[What this task involves]
Among the records below, find the lines containing "गणपत" and state only how many there are.

#### Provided information

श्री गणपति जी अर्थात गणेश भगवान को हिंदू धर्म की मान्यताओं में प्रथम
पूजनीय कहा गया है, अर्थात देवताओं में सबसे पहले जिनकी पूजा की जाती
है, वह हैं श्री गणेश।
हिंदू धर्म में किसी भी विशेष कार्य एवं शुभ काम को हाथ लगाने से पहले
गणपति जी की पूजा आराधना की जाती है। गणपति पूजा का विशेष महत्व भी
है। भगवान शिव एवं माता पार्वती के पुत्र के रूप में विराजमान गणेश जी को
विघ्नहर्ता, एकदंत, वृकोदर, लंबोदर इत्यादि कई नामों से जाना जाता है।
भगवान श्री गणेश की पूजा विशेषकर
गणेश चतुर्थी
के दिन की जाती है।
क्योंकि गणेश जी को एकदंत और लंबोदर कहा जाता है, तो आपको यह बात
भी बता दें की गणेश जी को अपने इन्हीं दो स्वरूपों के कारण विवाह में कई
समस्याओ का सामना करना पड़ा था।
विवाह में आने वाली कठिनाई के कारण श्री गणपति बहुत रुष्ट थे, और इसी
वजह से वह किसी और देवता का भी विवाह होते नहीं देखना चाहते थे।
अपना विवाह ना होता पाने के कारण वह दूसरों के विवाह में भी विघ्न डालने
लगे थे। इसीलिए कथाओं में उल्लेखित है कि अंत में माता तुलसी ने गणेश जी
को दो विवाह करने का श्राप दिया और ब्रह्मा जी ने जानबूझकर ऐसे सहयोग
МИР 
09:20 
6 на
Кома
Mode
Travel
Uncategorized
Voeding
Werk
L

########

[Expected output]
3